Gegen Ende des Romans weiß er, was er ist, und er eröffnet es einer Bewunderin, die ihn als Literaturkritiker schätzt. »Nein, das bin ich ganz sicher nicht. Ich bin ein Trinker.« Die Dame will es nicht glauben, obwohl Jastrau, morgens stets entzügig, beim gemeinsamen Frühstück schon das zweite Bier kippt. »Ich will in mir selbst ruhen«, antwortete er, »und mir ansehen, was aus der Tiefe auftaucht. […] Alkohol ist der einzige Ersatz für Religion, lassen Sie es uns so ausdrücken … zum Spaß? […] Ich will in aller Ruhe dasitzen, trinken und mir gleichzeitig einbilden, daß ich nach etwas strebe.«
Gerade nicht die Geistreicheleien des Feuilletons, gerade nicht das Parlieren mit Bonmots in der gebildeten Gesellschaft, gerade nicht die sonnendurchfluteten Alleen Kopenhagens, nein, Jastrau sucht das Dämmerlicht der »Bar des Aristides«, wo immer schon Abend ist und wo er seinem eigentlichen Mentor, dem »ewigen Kjaer«, begegnet, einem äußerlich so gepflegten wie aus freien Stücken verlorenen und vielleicht heiligen Trinker, der gleich Jastrau im Alkohol seine unio mystica findet und an Thomas Manns Mynheer Peeperkorn erinnert, von dem Hans Castorp im Zauberberg so beeindruckt ist, obwohl der Mann keinen klaren Satz sprechen kann. Nur bedarf Mystik der klaren Sprache eben nicht, schon gar nicht die Mystik des Alkohols.

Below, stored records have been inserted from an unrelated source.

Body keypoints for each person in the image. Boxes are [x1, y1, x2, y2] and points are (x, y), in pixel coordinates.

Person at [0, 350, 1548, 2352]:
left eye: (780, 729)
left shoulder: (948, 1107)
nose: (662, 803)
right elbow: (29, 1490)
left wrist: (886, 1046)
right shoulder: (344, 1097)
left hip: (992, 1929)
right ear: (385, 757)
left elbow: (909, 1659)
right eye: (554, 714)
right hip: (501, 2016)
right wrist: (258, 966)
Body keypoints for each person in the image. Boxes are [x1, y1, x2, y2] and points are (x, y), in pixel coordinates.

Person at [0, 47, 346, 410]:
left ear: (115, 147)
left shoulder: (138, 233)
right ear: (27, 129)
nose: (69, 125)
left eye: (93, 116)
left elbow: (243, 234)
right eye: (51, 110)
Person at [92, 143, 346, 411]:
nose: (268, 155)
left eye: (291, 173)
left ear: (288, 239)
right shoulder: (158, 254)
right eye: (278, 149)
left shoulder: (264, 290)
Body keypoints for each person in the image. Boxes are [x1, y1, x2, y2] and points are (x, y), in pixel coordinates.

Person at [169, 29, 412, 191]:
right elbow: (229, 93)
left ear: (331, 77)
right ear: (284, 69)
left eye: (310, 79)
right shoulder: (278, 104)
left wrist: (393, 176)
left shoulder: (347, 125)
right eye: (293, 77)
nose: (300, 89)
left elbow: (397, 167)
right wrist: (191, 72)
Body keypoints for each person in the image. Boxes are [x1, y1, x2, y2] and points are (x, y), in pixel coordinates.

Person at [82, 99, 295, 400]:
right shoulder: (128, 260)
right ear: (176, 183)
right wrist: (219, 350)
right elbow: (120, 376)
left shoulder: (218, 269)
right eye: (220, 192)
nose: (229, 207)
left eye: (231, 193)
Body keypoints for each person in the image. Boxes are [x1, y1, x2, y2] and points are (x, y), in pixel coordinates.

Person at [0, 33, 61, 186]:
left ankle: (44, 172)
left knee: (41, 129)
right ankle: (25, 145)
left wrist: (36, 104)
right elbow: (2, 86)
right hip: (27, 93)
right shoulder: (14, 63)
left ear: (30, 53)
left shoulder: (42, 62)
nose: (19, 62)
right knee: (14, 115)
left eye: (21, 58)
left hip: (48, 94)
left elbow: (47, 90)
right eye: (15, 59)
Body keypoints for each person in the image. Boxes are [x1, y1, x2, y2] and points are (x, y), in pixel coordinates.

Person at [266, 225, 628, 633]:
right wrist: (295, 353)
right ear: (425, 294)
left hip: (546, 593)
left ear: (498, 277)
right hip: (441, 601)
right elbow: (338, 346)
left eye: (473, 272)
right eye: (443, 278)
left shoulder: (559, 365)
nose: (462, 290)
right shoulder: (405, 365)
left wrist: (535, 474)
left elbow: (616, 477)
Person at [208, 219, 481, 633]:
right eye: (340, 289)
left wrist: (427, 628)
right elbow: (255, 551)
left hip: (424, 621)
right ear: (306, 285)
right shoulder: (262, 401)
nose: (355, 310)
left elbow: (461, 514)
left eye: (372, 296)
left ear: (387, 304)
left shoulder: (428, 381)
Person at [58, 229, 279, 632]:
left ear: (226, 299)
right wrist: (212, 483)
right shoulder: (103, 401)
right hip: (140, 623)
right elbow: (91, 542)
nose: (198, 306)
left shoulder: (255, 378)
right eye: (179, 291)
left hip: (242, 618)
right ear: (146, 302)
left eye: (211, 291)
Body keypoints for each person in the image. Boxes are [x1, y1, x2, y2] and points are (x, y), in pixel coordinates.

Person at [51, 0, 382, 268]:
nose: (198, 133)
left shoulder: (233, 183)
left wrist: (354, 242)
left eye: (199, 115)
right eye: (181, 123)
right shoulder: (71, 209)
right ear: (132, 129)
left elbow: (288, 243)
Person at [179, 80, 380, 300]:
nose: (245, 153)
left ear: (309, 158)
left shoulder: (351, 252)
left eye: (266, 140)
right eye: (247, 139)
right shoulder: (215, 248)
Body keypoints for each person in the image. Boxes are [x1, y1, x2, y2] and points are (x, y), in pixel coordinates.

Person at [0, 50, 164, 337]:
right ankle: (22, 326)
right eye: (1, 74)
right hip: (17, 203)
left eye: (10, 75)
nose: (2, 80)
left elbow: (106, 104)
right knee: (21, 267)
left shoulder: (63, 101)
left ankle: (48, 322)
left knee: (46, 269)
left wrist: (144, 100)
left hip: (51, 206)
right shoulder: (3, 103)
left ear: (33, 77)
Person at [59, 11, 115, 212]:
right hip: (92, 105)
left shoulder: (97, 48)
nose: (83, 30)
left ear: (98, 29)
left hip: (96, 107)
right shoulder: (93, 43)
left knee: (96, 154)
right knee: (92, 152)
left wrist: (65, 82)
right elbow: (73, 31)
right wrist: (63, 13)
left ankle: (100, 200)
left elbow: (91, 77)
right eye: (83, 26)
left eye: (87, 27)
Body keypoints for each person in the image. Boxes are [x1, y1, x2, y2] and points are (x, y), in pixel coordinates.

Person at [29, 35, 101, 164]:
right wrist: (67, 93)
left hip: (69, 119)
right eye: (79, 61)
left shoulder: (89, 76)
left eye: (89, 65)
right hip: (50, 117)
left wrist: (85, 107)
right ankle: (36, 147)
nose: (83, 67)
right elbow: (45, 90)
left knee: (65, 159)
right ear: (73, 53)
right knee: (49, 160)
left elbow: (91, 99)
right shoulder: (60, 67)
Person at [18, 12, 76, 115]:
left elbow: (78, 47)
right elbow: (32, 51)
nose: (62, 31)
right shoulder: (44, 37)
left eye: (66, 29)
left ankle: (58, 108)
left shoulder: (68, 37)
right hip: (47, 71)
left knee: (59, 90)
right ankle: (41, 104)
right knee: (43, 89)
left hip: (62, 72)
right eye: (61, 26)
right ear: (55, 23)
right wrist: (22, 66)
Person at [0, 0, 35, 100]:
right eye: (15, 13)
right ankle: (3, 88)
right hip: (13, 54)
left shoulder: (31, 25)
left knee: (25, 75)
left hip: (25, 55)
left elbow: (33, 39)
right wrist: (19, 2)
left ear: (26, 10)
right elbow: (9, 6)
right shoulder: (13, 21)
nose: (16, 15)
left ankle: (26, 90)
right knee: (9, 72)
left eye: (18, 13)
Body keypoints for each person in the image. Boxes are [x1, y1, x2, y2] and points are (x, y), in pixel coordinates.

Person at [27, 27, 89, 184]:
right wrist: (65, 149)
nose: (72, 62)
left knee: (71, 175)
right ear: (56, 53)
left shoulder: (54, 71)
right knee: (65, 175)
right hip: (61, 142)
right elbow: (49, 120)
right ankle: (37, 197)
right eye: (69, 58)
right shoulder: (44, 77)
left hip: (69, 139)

Zwar bricht Jastrau herausgeputzt zu einer feinen Abendgesellschaft auf, aber am nächsten Morgen treibt er besudelt durch die Stadt; seine Ehe ist hin, und auf seiner gestern noch makellos weißen Hemdbrust steht gekritzelt »Danke fürs Bier!« Zwar trinken auch alle anderen, sie legen nur nicht so konsequent vom Ufer der Bürgerlichkeit ab. Jastrau hingegen tritt konsequent in das Abenteuer Alkohol ein, das auch eine Gottsuche ist, und tatsächlich klettert er nachts, sich die Hose zerreißend, über den Eisenzaun einer Kirche, um so Jesus zu begegnen, an den er nüchtern nicht glaubt.
Die antibürgerliche Attitüde solchen Lebenswandels wird verstärkt vom bunten Gelichter der dänischen Goldenen Zwanziger, der brølende tyvere, mit dem er sich umgibt – kommunistische Möchtegernrevolutionäre, deren Kraft und Rede nur bis zum Grund der letzten Flasche reichen, syphilitische Damen in reizender Morbidität und all die illustren Käuze, die Kneipen und Bars bevölkern. Dionysische Befreiung um den Preis des Absturzes, Walpurgisnächte, von denen nichts bleibt.
Aber dagegen hilft zügiges Nachschenken, und schon laufen die wundervollen Illusionen weiter. Nein, Ole Jastrau ist nicht verzweifelt. Er will diesen Lebenswandel genau so. Im Spiegel, einem der Leitmotive des Romans, erblickt er seinen Verfall: »Ecce homo!« Als er seine Stelle beim Dagbladet kündigt, Garant nicht nur des Einkommens, sondern gleichfalls seiner Reputation, ist er sogar kurz mal nüchtern. Er verwirft seine Existenz bewußt. Und fühlt sich damit aller Zwänge ledig.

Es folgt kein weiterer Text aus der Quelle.